After building the Go SDK, I think the next step would be to build a CLI.

That would help dogfood the SDK, and allow it to be used across all languages and environments.

How do you deal with failures? What happens if the redid availability zone disappears for example? An I manually responsible for recovery and backups in this cases, or do you use redis as a cache that can be recovered from s3?
We were doing this at Avere in 2015. The system built a POSIX filesystem out of S3 objects on the backend (including metadata) and then served it over NFS or SMB from a cluster of cache nodes. Keeping metadata and data in separate data stores with different consistency models is a disaster waiting to happen - ask anyone who has run Lustre. Having fast caches with SSDs was the key to getting any kind of decent performance out of S3. The fun part was mounting a filesystem and running df and seeing an exabyte of capacity. They were acquired by Microsoft in 2018 and integrated into Azure.
I saw Avere was recommended in GCP before, but never find the details, thanks for sharing that. It seems that Avere is close to ObjectiveFS, which also use S3 both for data and metadata.

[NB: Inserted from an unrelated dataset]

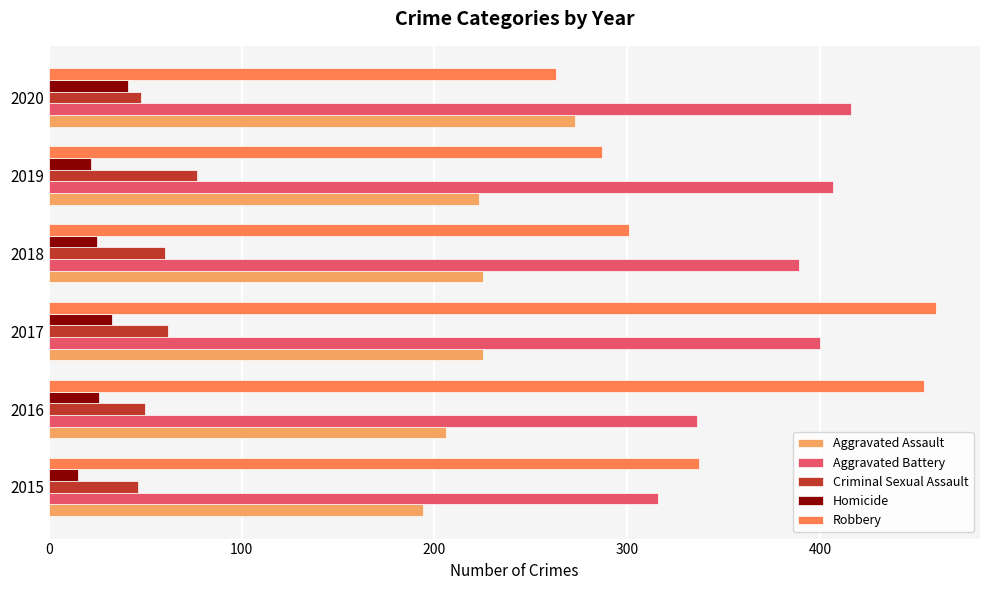

How many values in the Aggravated Assault series are below 225?

3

My guest is that Avere could require a cluster of nodes as the fast layer for write and synchronization. In JuiceFS, Redis is used for synchronization and persisting metadata. Local SSD could used for data read-caching, not for writing.

JuiceFS is in production for 3+ years, we have not find much challenge that was difficult with this design, since it's borrowed from GFS, HDFS and MooseFS, have be proved in production for more than 10 years. I'd like to hear what's the challenge you were facing.

The nice thing about storing everything including metadata in S3 is that you have a consistent copy of your filesystem. How do you back up a filesystem that is split across Redis and S3 for example? I was able to blow away the cluster running it, spin up a new one, point it at the bucket and add the encryption key, and it would bring up a working filesystem. Just like plugging in a hard drive.
JuiceFS has a single node version working like this, it store in the metadata in SQLite and upload S3 in background, it's useful in some cases but not in general, you may lose recent metadata if the single node is broken.

The difficulty of using S3 as metadata is that they is not way to persistent metadata under 1 ms, for example, created a symlink, it will take more than 20ms, or you may lose it.

With en external persisted database, we could have the ACID for metadata operations. Also, the meta is the source of truth, whenever the object store is out of sync (losing or leaking a object), the whole file system is still consistent, rather than part of a file is corrupted, should be safer than put everything into S3.

The database is the key, redis is our first choice, we will add support to other databases in future.

>"Keeping metadata and data in separate data stores with different consistency models is a disaster waiting to happen - ask anyone who has run Lustre."

Can you elaborate - is the issue corruption or performance? I've never used Lustre.

Lustre is all about performance, at the cost of being split across multiple distributed systems. So there are opportunities to have different components get out of sync - the metadata servers are usually the weak link. And the more moving parts the harder it is to debug when something goes wrong.
probably one of the few cases where agpl is not that bad.